Now part of the Black Creek Pioneer Village, the Daniel Stong Longhouse is the oldest building there. It was built by Daniel Stong and Elizabeth Fisher Stong and they lived there with their family until 1832 at which point it became an outbuilding used for poultry and storage, according to Black Creek Pioneer Village.

7. The Grange

Reimar/Shutterstock

Address: 317 Dundas Street West

Year built: 1817

This historic building in downtown Toronto is best known for being part of the Art Gallery of Ontario. It was built for D’Arcy Boulton, one of the members of the very powerful Boulton family, and was then passed onto his son, former Mayor of Toronto William Henry Boulton. According to the AGO, his widow bequeathed the home to the Art Museum of Toronto — now known as the AGO.

8. Gray Grist Mill

Colin McConnell/Toronto Public Library

Address: 12 Bushbury Drive

Year built: 1819

This old grist mill was built by James Gray and his four brothers on property that is now part of the Donalda Club in North York.
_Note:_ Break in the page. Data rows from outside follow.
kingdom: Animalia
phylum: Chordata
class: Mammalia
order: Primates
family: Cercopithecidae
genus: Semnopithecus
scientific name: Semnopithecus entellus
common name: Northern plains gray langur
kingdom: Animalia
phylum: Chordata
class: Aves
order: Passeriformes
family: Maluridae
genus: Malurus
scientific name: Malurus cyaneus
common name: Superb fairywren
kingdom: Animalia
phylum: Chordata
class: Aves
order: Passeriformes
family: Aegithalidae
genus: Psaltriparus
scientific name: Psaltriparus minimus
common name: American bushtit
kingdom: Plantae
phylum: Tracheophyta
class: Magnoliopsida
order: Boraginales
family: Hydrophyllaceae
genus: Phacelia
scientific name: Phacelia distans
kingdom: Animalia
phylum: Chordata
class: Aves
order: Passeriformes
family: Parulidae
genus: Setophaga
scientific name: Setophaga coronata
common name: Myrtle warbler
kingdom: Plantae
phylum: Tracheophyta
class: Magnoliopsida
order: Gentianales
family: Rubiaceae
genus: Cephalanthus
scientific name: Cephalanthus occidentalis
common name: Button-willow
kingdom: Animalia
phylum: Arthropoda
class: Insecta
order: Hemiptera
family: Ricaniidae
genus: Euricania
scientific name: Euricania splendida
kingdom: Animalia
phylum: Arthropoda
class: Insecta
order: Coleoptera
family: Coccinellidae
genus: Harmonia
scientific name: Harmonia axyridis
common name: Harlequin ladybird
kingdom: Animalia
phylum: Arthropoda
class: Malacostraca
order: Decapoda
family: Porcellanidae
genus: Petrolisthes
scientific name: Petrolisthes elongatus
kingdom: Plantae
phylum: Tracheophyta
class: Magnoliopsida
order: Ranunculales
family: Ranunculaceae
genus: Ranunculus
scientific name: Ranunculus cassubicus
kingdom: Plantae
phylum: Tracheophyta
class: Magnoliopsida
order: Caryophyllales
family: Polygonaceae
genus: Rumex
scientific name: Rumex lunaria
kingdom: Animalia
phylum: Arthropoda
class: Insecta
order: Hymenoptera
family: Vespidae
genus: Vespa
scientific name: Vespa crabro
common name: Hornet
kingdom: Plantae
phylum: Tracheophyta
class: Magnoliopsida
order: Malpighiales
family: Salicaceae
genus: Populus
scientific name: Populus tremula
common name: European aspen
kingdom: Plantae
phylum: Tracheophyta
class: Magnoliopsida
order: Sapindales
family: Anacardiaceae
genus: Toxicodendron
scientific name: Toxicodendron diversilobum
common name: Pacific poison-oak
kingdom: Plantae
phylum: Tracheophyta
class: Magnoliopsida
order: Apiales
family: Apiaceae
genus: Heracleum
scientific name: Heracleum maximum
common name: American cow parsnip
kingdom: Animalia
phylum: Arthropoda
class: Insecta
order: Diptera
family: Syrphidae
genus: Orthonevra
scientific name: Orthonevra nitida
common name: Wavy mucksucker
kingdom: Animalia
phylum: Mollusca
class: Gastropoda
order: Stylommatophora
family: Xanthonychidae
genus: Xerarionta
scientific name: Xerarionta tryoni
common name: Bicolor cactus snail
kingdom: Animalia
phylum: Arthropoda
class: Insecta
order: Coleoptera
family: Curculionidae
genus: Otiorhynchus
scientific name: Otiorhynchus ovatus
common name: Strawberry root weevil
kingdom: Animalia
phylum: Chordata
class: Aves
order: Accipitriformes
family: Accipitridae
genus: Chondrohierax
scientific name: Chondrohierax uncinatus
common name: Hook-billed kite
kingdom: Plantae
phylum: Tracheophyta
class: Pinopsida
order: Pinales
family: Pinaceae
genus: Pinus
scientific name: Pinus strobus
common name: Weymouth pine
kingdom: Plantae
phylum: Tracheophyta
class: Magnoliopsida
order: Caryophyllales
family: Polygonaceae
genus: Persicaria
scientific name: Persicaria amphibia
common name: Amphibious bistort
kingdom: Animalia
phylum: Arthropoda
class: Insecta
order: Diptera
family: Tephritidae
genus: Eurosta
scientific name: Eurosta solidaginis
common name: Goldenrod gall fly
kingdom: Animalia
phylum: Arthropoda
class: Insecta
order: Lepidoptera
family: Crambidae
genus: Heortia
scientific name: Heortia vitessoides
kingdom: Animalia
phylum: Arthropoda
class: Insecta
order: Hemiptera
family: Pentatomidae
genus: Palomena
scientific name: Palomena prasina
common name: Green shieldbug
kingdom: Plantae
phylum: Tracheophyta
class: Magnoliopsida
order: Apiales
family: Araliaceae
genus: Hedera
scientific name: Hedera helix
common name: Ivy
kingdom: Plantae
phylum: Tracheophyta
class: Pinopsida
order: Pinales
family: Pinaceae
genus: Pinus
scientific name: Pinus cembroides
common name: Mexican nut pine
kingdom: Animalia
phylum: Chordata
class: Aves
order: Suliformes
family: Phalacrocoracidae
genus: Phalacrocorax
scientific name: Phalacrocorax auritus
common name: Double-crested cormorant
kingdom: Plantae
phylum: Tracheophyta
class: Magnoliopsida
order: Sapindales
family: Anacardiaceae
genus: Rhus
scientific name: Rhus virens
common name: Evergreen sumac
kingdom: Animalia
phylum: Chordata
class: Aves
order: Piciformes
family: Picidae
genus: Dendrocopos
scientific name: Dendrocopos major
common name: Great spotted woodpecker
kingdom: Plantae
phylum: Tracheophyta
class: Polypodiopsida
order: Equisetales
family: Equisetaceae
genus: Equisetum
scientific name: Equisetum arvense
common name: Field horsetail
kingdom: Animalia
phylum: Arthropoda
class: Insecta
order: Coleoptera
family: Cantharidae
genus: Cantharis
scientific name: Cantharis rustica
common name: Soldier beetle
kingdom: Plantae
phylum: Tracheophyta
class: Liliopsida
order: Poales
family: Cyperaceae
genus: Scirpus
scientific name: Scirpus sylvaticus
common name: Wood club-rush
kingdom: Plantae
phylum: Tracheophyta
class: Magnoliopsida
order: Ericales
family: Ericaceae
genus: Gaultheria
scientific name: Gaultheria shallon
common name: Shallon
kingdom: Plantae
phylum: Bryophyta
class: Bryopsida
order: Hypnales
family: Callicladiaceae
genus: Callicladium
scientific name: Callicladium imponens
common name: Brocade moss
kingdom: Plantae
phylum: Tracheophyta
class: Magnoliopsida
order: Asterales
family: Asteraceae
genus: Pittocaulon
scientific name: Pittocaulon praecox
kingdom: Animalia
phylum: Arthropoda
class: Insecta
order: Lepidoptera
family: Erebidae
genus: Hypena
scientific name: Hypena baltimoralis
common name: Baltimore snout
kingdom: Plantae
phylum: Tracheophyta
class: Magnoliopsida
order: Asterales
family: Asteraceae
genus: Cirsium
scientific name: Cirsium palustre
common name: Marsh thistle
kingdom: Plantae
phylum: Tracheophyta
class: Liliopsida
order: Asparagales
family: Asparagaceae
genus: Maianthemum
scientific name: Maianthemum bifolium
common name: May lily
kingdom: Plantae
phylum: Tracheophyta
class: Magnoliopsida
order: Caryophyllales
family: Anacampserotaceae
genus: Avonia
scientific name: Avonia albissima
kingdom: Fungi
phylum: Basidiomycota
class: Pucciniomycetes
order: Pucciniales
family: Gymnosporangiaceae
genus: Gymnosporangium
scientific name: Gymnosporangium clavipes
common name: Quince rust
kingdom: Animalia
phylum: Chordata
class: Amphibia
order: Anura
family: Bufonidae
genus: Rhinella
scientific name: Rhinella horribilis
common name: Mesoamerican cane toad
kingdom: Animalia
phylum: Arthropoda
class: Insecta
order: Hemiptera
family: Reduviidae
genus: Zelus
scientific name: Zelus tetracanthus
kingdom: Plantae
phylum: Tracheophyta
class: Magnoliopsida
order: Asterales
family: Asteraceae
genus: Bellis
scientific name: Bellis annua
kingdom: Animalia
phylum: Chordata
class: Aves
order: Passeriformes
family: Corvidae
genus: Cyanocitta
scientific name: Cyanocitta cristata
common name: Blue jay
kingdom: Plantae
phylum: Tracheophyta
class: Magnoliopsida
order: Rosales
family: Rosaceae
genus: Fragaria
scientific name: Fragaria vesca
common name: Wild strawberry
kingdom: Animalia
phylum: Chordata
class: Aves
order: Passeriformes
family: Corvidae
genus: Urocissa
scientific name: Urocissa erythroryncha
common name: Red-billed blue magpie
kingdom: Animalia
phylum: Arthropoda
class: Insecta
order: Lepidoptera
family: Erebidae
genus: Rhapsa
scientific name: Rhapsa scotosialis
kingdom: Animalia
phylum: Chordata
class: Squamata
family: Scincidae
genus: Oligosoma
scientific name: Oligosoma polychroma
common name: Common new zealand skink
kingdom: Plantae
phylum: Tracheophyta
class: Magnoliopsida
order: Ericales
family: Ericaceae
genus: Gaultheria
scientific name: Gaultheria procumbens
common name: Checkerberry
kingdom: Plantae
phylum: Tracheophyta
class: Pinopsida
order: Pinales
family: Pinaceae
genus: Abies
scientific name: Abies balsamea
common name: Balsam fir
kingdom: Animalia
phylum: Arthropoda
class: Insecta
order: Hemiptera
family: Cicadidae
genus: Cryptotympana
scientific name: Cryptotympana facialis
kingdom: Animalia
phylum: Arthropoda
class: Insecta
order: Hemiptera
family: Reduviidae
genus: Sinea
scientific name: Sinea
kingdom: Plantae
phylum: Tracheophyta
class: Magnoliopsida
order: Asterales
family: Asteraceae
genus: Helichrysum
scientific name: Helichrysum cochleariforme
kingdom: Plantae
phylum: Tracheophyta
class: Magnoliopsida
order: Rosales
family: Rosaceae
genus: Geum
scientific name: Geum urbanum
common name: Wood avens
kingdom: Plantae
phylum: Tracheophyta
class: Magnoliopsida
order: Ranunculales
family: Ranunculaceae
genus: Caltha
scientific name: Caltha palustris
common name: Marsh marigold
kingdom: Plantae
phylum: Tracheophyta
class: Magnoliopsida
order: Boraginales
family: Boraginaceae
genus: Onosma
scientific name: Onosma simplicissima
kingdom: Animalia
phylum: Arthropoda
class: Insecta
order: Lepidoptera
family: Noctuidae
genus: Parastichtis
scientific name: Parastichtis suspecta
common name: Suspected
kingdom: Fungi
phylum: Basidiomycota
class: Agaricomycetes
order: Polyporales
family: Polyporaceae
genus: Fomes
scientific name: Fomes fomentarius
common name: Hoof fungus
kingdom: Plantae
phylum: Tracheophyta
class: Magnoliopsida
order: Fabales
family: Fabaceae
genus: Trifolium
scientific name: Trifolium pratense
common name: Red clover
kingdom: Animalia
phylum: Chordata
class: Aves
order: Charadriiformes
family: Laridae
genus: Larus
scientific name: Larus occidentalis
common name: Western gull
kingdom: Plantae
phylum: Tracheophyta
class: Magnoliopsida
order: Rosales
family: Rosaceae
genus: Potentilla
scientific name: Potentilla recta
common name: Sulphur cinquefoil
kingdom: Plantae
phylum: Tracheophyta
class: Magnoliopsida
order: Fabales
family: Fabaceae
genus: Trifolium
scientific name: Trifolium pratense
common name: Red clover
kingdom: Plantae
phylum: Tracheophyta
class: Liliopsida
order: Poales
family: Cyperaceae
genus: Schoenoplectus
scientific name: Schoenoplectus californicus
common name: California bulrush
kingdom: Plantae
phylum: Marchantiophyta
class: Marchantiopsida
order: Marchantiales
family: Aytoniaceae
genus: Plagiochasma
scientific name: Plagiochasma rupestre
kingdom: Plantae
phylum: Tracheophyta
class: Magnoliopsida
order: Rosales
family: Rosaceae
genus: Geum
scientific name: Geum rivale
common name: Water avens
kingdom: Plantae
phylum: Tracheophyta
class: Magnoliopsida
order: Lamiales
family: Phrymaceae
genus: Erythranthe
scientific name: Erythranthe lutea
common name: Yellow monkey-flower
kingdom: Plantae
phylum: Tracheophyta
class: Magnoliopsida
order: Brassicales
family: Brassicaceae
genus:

It’s no longer used as a mill and instead is used for storage by the golf club, the Toronto Public Library says.

9. Snider Backhouse

Google Maps

Address: 1000 Murray Ross Parkway

Year built: 1820

Tucked away behind the Daniel Stong Longhouse at the Black Creek Pioneer Village, hidden in the tree line, is a little wooden outhouse that would make anyone grateful for indoor plumbing.

10. Daniel Stong Smokehouse and Butchery

Google Maps

Address: 1000 Murray Ross Parkway

Year built: 1820

Daniel Stong certainly left his footprint on early Toronto architecture, and also built this smokehouse next to his longhouse. The building had a fire in 1965 but was rebuilt and reopened to the public that same year, according to Black Creek Pioneer Village.